In a previous paper we introduced the notion of a D-Lie algebra L. A D-Lie algebra L is an A/k-Lie-Rinehart algebra with a right A-module structure and a canonical central element D satisfying several conditions. We used this notion to define the universal enveloping algebra of the category of L-connections and to define the cohomology and homology of an arbitrary connection. In this note we introduce the canonical quotient L of a D-Lie algebra L and use this to classify D-Lie algebras where L is projective as A-module. We define for any 2-cocycle f∈ Z2(Derk(A),A) a functor Ff(-) from the category of A/k-Lie-Rinehart algebras to the category of D-Lie algebras and classify D-Lie algebras with projective canoncial quotient using the functor Ff(-). We prove a similar classification for non-abelian extensions of D-Lie algebras. We classify L-connections in the case when the canonical quotient L of L is projective as A-module. Any L-connection is determined by a 2-cocycle f∈ Z2(Derk(A),A) and an L-connection (E,∇).

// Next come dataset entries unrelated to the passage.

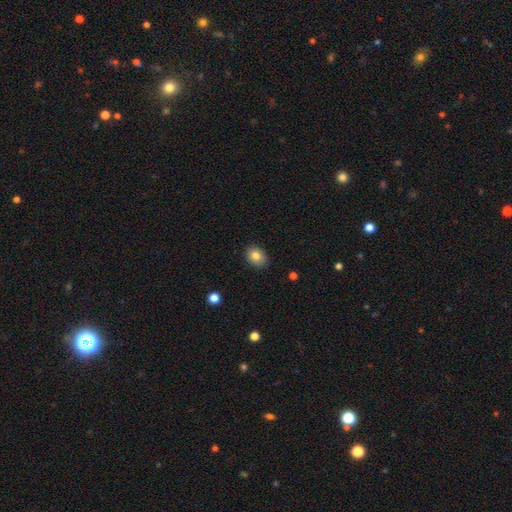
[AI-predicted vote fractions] Smooth or featured?
  - smooth: 81% *
  - featured or disk: 9%
  - star or artifact: 9%
How rounded?
  - in between: 60% *
  - round: 39%
  - cigar-shaped: 1%
Merging?
  - none: 87% *
  - minor disturbance: 10%
  - major disturbance: 2%
  - merger: 1%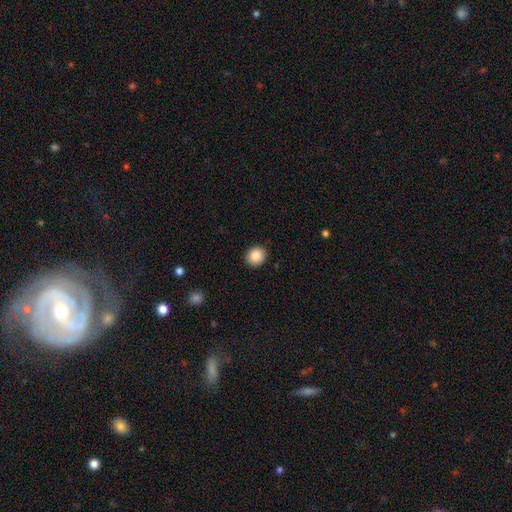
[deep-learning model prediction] Q: Smooth or featured?
A: smooth (88%); runner-up: star or artifact (9%)
Q: How rounded?
A: round (80%); runner-up: in between (19%)
Q: Merging?
A: none (91%); runner-up: minor disturbance (6%)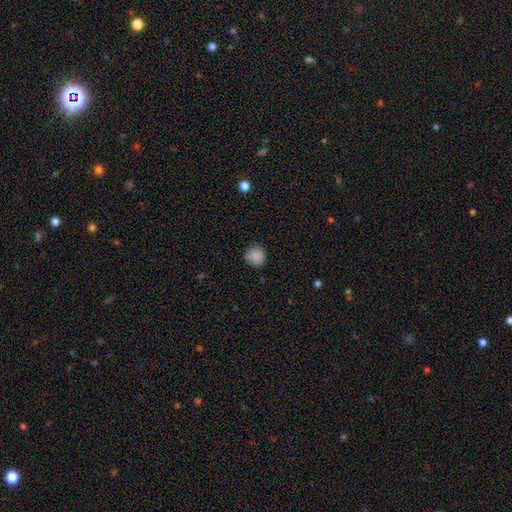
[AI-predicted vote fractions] This appears to be a smooth galaxy with no disk features (87%) that is round (91%). Merging: none (80%).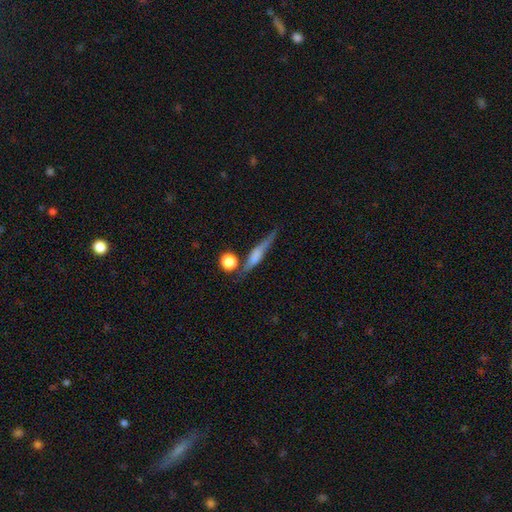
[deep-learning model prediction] smooth_or_featured: featured or disk (p=0.47) [alt: smooth p=0.44]
merging: none (p=0.61) [alt: minor disturbance p=0.19]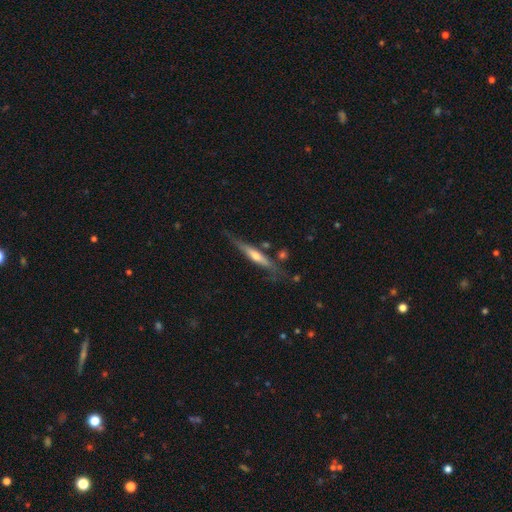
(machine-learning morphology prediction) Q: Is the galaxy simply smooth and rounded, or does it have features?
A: featured or disk — 66%.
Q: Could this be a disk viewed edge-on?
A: yes — 94%.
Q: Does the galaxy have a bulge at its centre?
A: rounded — 70%.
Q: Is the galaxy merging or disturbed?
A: none — 74%.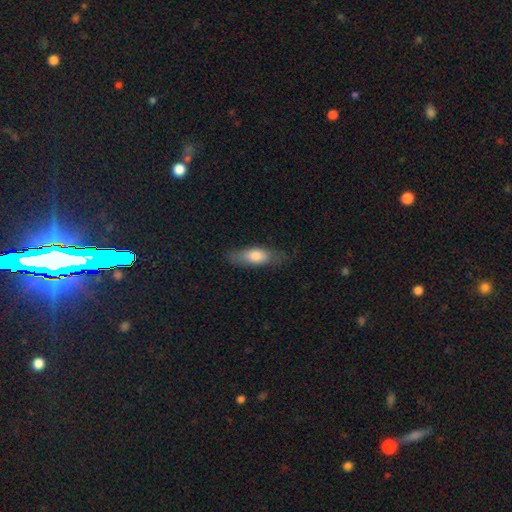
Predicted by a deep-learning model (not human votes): smooth_or_featured: smooth (p=0.75) [alt: featured or disk p=0.19]
how_rounded: in between (p=0.69) [alt: cigar-shaped p=0.28]
merging: none (p=0.68) [alt: minor disturbance p=0.23]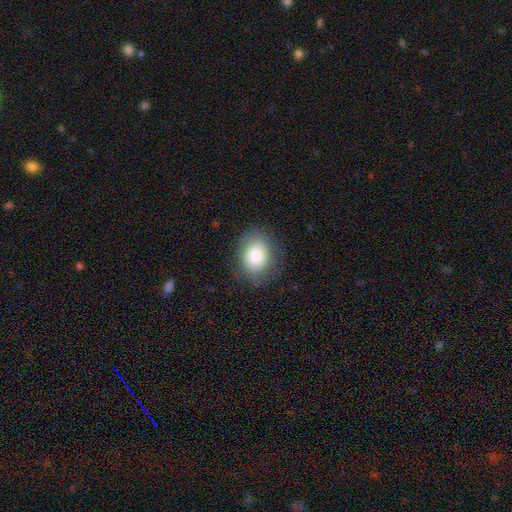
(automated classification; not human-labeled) Smooth or featured: smooth — 82% (featured or disk — 10%)
How rounded: in between — 64% (round — 35%)
Merging: none — 79% (minor disturbance — 14%)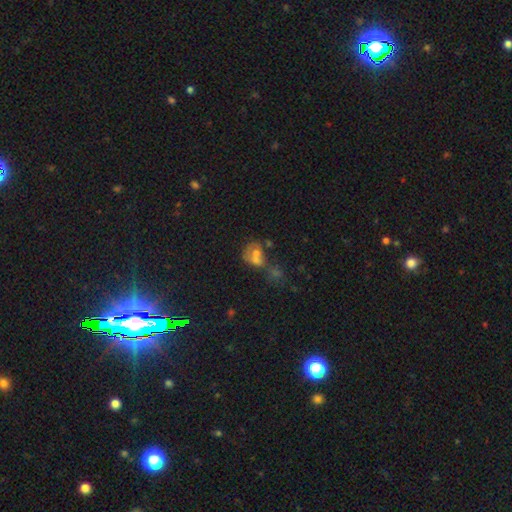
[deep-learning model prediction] Q: Smooth or featured?
A: smooth (56%); runner-up: featured or disk (29%)
Q: How rounded?
A: round (53%); runner-up: in between (46%)
Q: Merging?
A: merger (63%); runner-up: none (18%)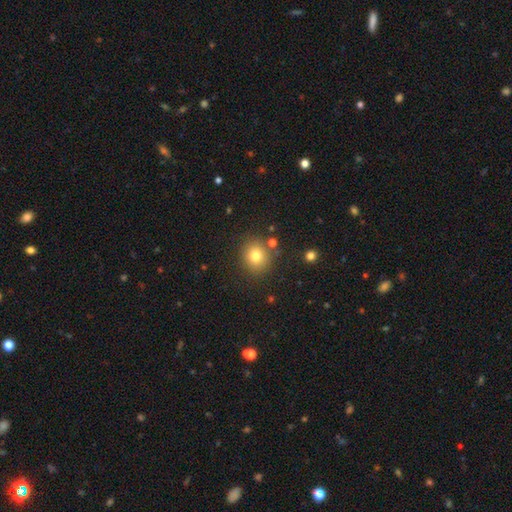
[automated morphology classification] smooth 78%, star or artifact 13%, featured or disk 9%. Down the decision tree: how rounded — round (80%); merging — none (82%).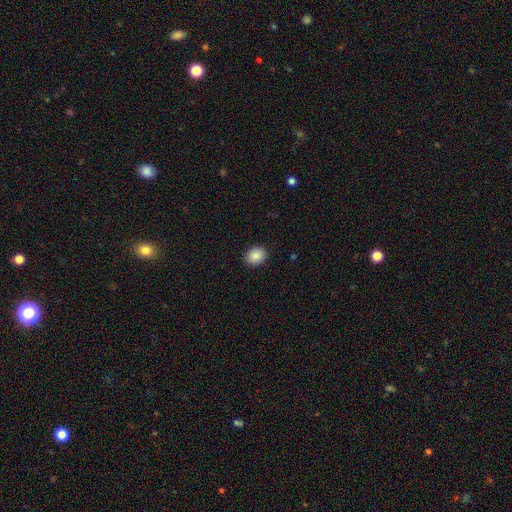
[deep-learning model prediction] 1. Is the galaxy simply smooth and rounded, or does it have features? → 88% smooth, 9% star or artifact, 3% featured or disk.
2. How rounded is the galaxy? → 63% round, 36% in between, 1% cigar-shaped.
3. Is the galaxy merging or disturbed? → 91% none, 6% minor disturbance, 2% major disturbance, 1% merger.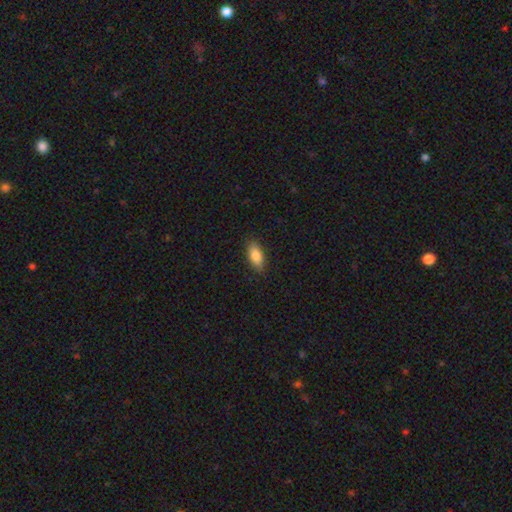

We introduce the correspondence and Chow-operator of an L-connection. The aim of this construction is to relate connections on D-Lie algebras to algebraic cycles an the category of correspondences. The Chow-operator cannot be defined for an ordinary connection on an A/k-Lie-Rinehart algebra. It depends in a non-trivial way on the right A-module structure on L and the canonical quotient A/k-Lie-Rinehart algebra L has no such structure.